• **EXTRAIT DU DOCUMENT**
---------------

Le divorce pour faute

Le divorce pour faute existe toujours même si ce type de procédure est en baisse.

Le divorce pour faute n’a pas été supprimé par le Loi du 26 mai 2004 qui a réformé la procédure de divorce.

Ainsi l’article 242 du Code civil dispose :

« Le divorce peut être demandé par l’un des époux lorsque des faits constitutifs d’une violation grave ou renouvelée des devoirs et obligations du mariage sont imputables à son conjoint et rendent intolérable le maintien de la vie commune. »

Ainsi, si l’un des époux estime que la procédure de divorce n’est que la conséquence des agissements de son conjoint, il pourra solliciter le prononcé d’un divorce aux torts exclusifs de son époux.

Cet époux devra cependant démontrer les griefs qu’il reproche à son époux, tout mode de preuve étant susceptible d’être admis à l’exception du témoignage des descendants et des moyens obtenus par violence ou fraude.

L’article 259 du code civil dispose:

« Les faits invoqués en tant que causes de divorce ou comme défenses à une demande peuvent être établis par tout mode de preuve, y compris l’aveu. Toutefois, les descendants ne peuvent jamais être entendus sur les griefs invoqués par les époux. »

De même tous moyens portant atteinte à la vie privée sont écartés conformément aux dispositions de l’article 259-2 du Code civil qui dispose:

« Les constats dressés à la demande d’un époux sont écartés des débats s’il y a eu violation de domicile ou atteinte illicite à l’intimité de la vie privée ».

Les fautes retenues en jurisprudence sont habituellement l’adultère, les violences physiques ou morales commises sur le conjoint et /ou les enfants, l’absence de contribution aux charges du mariage, le dénigrement de l’autre époux, étant précisé que les juges retiennent soit une faute grave unique ou encore une faute plus légère mais renouvelée.

Le prononcé du divorce pour faute permet de solliciter des dommages et intérêts conformément aux dispositions de l’article 266 du Code civil.

« Sans préjudice de l’application de l’article 270, des dommages et intérêts peuvent être accordés à un époux en réparation des conséquences d’une particulière gravité qu’il subit du fait de la dissolution du mariage soit lorsqu’il était défendeur à un divorce prononcé pour altération définitive du lien conjugal et qu’il n’avait lui-même formé aucune demande en divorce, soit lorsque le divorce est prononcé aux torts exclusifs de son conjoint.

---------------

• **DONNÉES FOURNIES**

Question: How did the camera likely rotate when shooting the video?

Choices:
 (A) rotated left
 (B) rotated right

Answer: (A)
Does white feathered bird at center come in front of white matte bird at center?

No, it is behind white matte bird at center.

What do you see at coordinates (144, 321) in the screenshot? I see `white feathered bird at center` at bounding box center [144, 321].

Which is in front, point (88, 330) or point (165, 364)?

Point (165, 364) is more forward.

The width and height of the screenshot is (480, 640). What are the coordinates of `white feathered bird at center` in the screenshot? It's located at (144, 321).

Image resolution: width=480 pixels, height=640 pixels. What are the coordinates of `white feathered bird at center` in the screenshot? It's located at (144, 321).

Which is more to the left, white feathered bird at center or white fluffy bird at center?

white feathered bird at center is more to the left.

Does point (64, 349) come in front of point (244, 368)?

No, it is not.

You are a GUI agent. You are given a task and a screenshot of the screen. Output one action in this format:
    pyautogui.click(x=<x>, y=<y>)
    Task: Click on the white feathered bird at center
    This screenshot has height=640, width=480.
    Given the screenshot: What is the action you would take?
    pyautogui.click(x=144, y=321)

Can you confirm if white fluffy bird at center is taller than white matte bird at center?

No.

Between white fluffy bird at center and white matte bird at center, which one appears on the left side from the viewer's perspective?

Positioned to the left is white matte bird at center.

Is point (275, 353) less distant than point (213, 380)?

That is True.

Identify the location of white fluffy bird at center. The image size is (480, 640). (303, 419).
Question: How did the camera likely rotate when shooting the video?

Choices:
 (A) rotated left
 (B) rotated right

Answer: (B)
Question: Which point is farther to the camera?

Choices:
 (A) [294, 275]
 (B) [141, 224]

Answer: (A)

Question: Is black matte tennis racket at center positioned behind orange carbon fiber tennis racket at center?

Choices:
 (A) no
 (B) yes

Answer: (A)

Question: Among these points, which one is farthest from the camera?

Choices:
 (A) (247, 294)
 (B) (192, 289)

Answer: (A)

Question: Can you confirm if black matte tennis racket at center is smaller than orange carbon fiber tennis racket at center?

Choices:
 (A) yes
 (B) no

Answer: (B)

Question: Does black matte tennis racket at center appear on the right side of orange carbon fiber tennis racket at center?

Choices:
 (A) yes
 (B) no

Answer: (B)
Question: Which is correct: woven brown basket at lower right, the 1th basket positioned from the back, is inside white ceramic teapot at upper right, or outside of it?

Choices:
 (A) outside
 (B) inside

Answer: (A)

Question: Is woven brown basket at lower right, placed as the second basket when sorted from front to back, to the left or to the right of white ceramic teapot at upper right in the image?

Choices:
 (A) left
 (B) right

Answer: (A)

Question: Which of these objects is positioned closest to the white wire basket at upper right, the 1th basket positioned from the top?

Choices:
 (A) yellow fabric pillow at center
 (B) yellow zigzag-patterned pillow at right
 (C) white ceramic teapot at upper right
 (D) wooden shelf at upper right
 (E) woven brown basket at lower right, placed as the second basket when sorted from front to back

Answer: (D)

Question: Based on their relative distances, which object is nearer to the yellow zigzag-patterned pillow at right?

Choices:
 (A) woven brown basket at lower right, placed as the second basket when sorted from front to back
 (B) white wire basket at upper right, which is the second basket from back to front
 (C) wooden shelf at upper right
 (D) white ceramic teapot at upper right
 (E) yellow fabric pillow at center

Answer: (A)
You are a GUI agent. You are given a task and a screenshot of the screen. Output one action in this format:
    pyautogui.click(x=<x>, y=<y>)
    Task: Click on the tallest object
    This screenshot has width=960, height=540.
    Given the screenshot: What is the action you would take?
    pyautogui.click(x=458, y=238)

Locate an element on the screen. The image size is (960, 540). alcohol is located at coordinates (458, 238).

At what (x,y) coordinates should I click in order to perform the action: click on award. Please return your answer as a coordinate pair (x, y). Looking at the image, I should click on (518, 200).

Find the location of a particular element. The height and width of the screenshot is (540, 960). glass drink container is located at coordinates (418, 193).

---------------

• **PARTIES DE L'EXERCICE**
a) Résumez en deux phrases le texte sur le divorce pour faute.
b) Dans le texte sur le divorce pour faute, transformez en liste le paragraphe qui commence par « Les fautes retenues en jurisprudence » sans en perdre les faits principaux.
c) Poursuivez le texte sur le divorce pour faute à partir de l'endroit où il s'arrête.

• **CORRIGÉ**
a) Le divorce pour faute, que la loi du 26 mai 2004 n'a pas supprimé, permet à un époux de demander le divorce quand son conjoint a manqué gravement ou de façon répétée aux devoirs du mariage, au point de rendre la vie commune intolérable. Cet époux doit prouver ses griefs par tout moyen, sauf le témoignage des descendants, les preuves obtenues par violence ou fraude et celles qui portent atteinte à la vie privée, et il peut demander des dommages et intérêts.

b)
Fautes habituellement retenues par les juges :
- l'adultère ;
- les violences physiques ou morales sur le conjoint et/ou les enfants ;
- l'absence de contribution aux charges du mariage ;
- le dénigrement de l'autre époux.

Les juges retiennent soit une faute grave unique, soit une faute plus légère mais renouvelée.

c)
Cette demande ne peut être formée qu’à l’occasion de l’action en divorce. »

Des dommages et intérêts peuvent également être alloués en application de l’ancien article 1382 du Code civil aujourd’hui 1140 du même Code.

« Tout fait quelconque de l’homme, qui cause à autrui un dommage, oblige celui par la faute duquel il est arrivé à le réparer »

Il ne s’agit cependant pas du seul intérêt à engager une procédure de divorce pour faute, outre l’intérêt moral, le divorce pour faute peut également avoir des conséquences sur le droit à une prestation compensatoire.

En effet, le juge peut priver l’époux fautif de son droit à prestation compensatoire en application des dispositions de l’article 270 alinéa 3 du Code civil qui dispose :

« Toutefois, le juge peut refuser d’accorder une telle prestation si l’équité le commande, soit en considération des critères prévus à l’article 271, soit lorsque le divorce est prononcé aux torts exclusifs de l’époux qui demande le bénéfice de cette prestation, au regard des circonstances particulières de la rupture »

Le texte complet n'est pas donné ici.